The Conjuring - 2013

This is one of the best horror films I have EVER seen, and I’m not exaggerating in the least. I’ve spent the better part of a week shaking my head and wondering how it took me THIS long to discover it. It feels like I need to do some kind of penance for my gross neglect. Now, I’ll try to briefly right my wrongs and pay it proper homage.


They don’t make ‘em like they used to,” is a phrase oft-repeated and even more often true. But not in this case. The Conjuring is not worse than the ones that have gone before it. In fact, it just might be the culmination of them all.


On the surface, critics could rightly deride The Conjuring for “not doing anything new.” But there’s a piece that they are missing. What it does so well is to smash together the films of decades past into its own new masterpiece. Put differently, this film is a hodgepodge, an amalgam of famed constituent parts. It meshes the haunted house tale trappings of Amityville Horror to the demonic possession fables which found their height in The Exorcist. Then, in key moments “down the stretch,” it even brings in modern horror storytelling a la found footage. See, it’s the climactic feat of 50 years of horror, and in that way alone, it is wholly NEW.


Enough with this argument.
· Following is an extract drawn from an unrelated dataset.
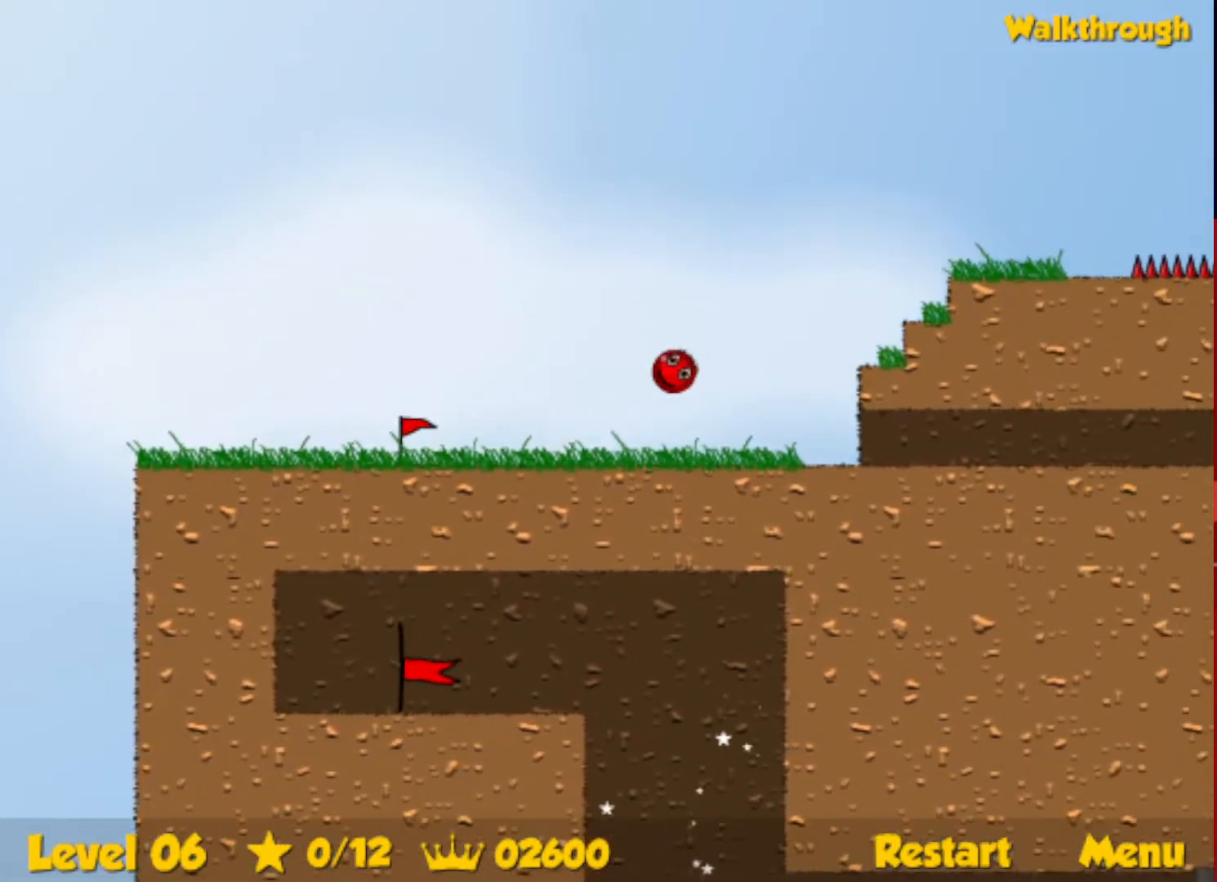
{"keys": ["right", "up"], "events": []}
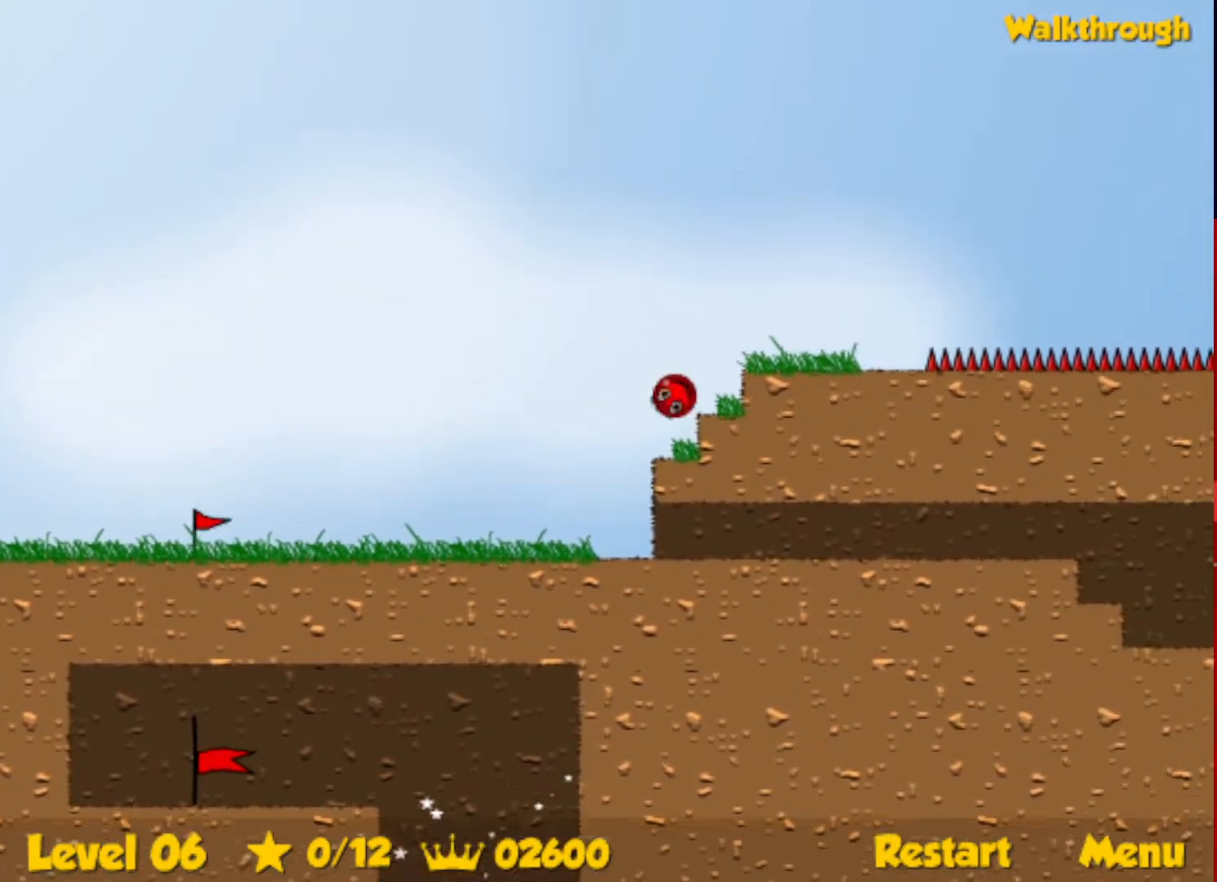
{"keys": ["right", "up"], "events": []}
Let me change tacks. The director, James Wan, is just great at this type of filmmaking. He moves the camera so well, blocks shots to set up scares, and punctuates it all with a dynamic score. Moreover, this picture actually has A-list actors and interesting characters. Vera Farmiga and Patrick Wilson have been in our lives for nearly a decade now as the indomitable Ed and Lorraine Warren, a couple who somehow manage to be devout, sweetly loving, and tenacious in their quests inside a horror franchise! (We could add notes of detective adventures to the admixture mentioned above). Here they are joined by Lili Taylor, in a tour-de-force performance. But it’s not the actors alone. They are located inside a fabulous haunted house yarn of witches and suicides and cursed lands which feels inhabited and oddly believable.


One more thing deserves special mention. The Conjuring is scary as hell! It seems like an odd thing to say about a horror picture these days, but so many just AREN'T anymore. Or they force feed you terror by shock tactics or sheer visual bludgeoning (Wan does a little of that elsewhere, to be fair). Here, the story, the background, the characters and performances all set up the tension that the demon spikes home.


So, I return to the top. It’s simply one of the best in my eyes. Not even Ron Livingston’s preposterous mop can derail this masterpiece. The Conjuring was the vehicle that launched an entire franchise which consists of films that are (mostly) solid in their own right. Their continued success speaks all the more to the fabulous foundation built inside the original Perron household.